>>>>>
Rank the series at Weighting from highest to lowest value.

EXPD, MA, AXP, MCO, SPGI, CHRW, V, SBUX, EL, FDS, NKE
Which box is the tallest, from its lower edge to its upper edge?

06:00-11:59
<<<<<
>>>>>
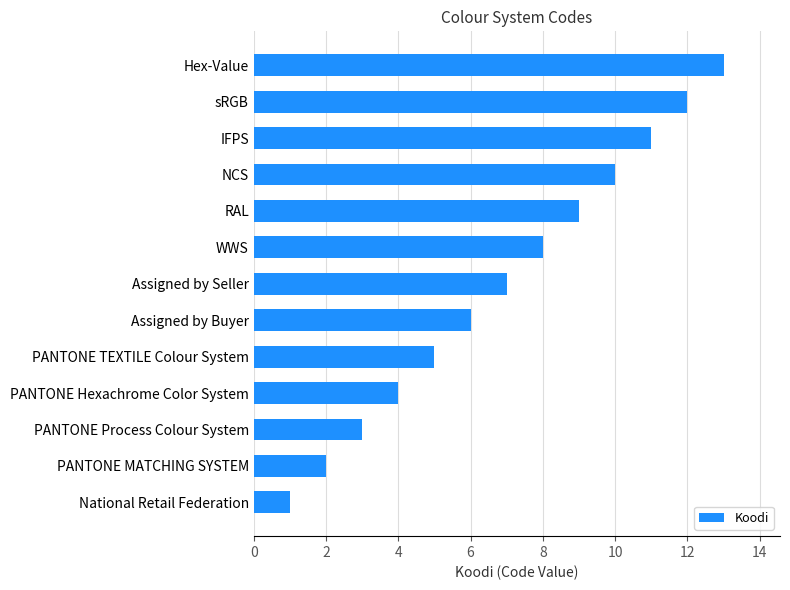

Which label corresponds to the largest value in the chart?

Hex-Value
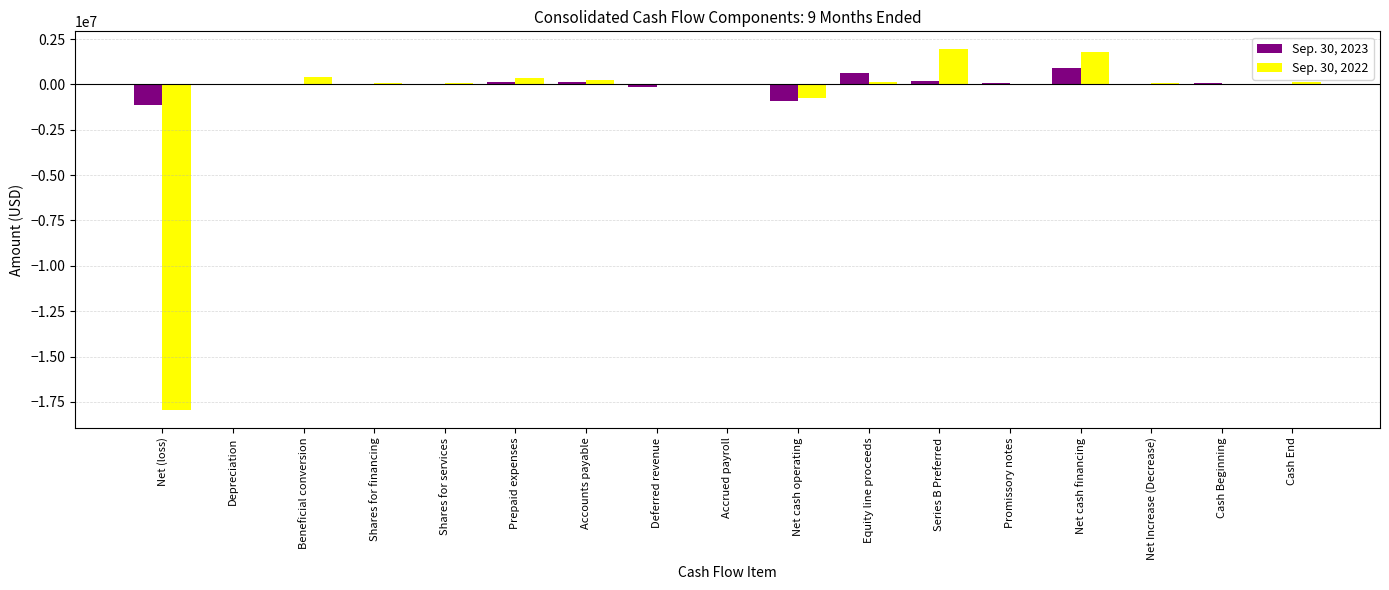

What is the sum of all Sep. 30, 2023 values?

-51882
<<<<<
• [Work required] Copy out the data between the line containing "Rank the series" and the line containing "Which box is", including both of those lines, and leave every line unchanged.

• [Exercise solution]
Rank the series at Weighting from highest to lowest value.

EXPD, MA, AXP, MCO, SPGI, CHRW, V, SBUX, EL, FDS, NKE
Which box is the tallest, from its lower edge to its upper edge?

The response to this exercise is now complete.